Dal punto di vista ideologico, il dominio del FMI presenta risvolti interessanti. L'ideologia è certamente sopravvalutata come movente dell'agire, ma rappresenta altrettanto sicuramente un fattore determinante nel confondere e disgregare le opposizioni. La formula storica e fondamentale del FMI-pensiero consiste nell'accusare ciascun Paese di "aver vissuto al di sopra dei propri mezzi". Si tratta di uno slogan che il FMI adotta instancabilmente dal 1946, e che fu reso popolare anche in Italia negli anni '70 da Ugo La Malfa. Letto da "sinistra" questo slogan può essere interpretato anche come una denuncia di eccessi di corruzione ed evasione fiscale, perciò conduce di solito alla conclusione della necessità di una "distribuzione equa dei sacrifici".

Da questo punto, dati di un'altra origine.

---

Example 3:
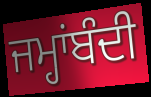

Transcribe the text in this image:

ਜਮ੍ਹਾਂਬੰਦੀ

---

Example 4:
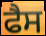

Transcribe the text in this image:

ਫੈਸ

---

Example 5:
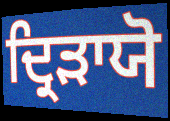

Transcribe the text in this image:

ਦ੍ਰਿੜਾਯੋ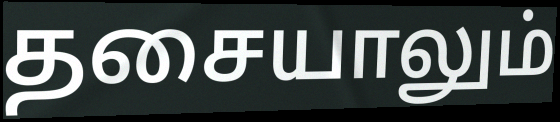
தசையாலும்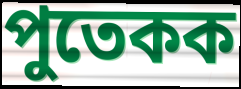
পুতেককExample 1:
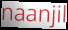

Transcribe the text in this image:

naanjil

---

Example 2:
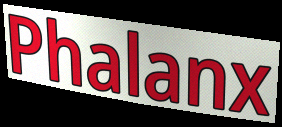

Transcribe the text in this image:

Phalanx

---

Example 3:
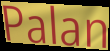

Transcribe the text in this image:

Palan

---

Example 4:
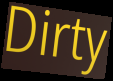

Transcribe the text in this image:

Dirty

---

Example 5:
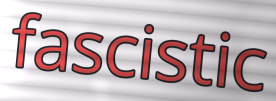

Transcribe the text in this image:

fascisticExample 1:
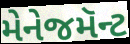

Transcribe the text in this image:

મેનેજમૅન્ટ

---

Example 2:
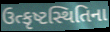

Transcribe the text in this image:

ઉત્કૃષ્ટસ્થિતિના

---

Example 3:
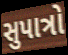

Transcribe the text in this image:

સુપાત્રો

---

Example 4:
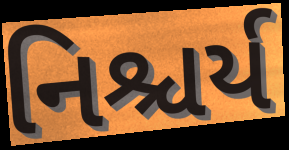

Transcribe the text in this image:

નિશ્ચર્ય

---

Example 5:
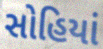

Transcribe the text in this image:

સોહિયાંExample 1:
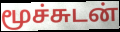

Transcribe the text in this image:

மூச்சுடன்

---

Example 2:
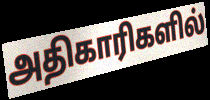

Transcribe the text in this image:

அதிகாரிகளில்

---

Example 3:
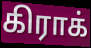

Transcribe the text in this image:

கிராக்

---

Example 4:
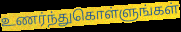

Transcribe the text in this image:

உணர்ந்துகொள்ளுங்கள்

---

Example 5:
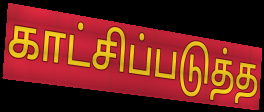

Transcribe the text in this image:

காட்சிப்படுத்தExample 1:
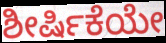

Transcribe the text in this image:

ಶೀರ್ಷಿಕೆಯೇ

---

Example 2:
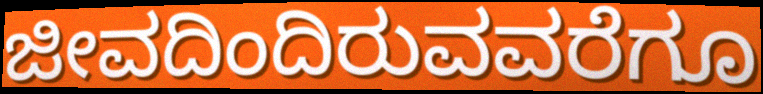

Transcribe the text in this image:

ಜೀವದಿಂದಿರುವವರೆಗೂ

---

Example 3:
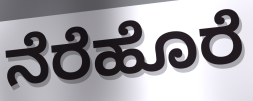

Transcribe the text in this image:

ನೆರೆಹೊರೆ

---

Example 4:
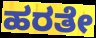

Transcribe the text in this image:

ಹರತೇ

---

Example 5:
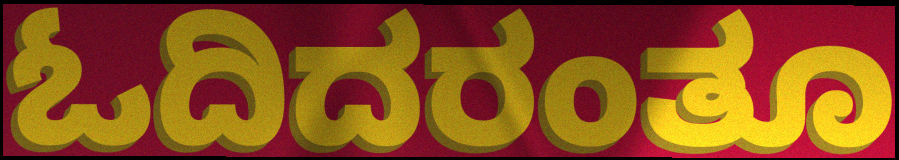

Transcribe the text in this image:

L'espressione "distribuzione equa dei sacrifici" costituisce un ossimoro, una contraddizione in termini, poiché il sacrificio è, per definizione, un atto di sacra iniquità; consiste infatti nello scaricare tutte le colpe su di un capro espiatorio. Il progresso civile non è mai riuscito a scardinare il nucleo arcaico e tribale che sta al fondo dell'opinione pubblica, perciò l'ideologia dominante non deve fare altro che farvi appello per indurre anche le opposizioni a collaborare con il dominio. La discussione infatti verte sempre sul chi debba sacrificarsi, e non ci si domanda mai se il sacrificio sia necessario o meno. Le emergenze che vengono prospettate sono sempre accolte come dati di fatto, in modo da incatenarsi da soli ad un sedicente "senso di responsabilità", che si risolve in effetti in mera credulità superstiziosa.
Ma se proprio si deve sacrificare qualcuno, perchè non
sacrificare il FMI? Tagliare la quota di partecipazione dell'Italia al FMI, già sarebbe una bella spending review. Nell'ultimo G-20 l'onere delle quote di partecipazione al FMI è stato addirittura raddoppiato, per cui oggi il FMI si gestisce qualcosa come settecentocinquanta miliardi di dollari.
Magari si potrebbe continuare tagliando le quote di partecipazione dell'Italia al MES (centoventicinque miliardi di euro!), alla NATO, all'OCSE, eccetera. Del sempre più vorace parassitismo delle organizzazioni internazionali, infatti non si parla mai.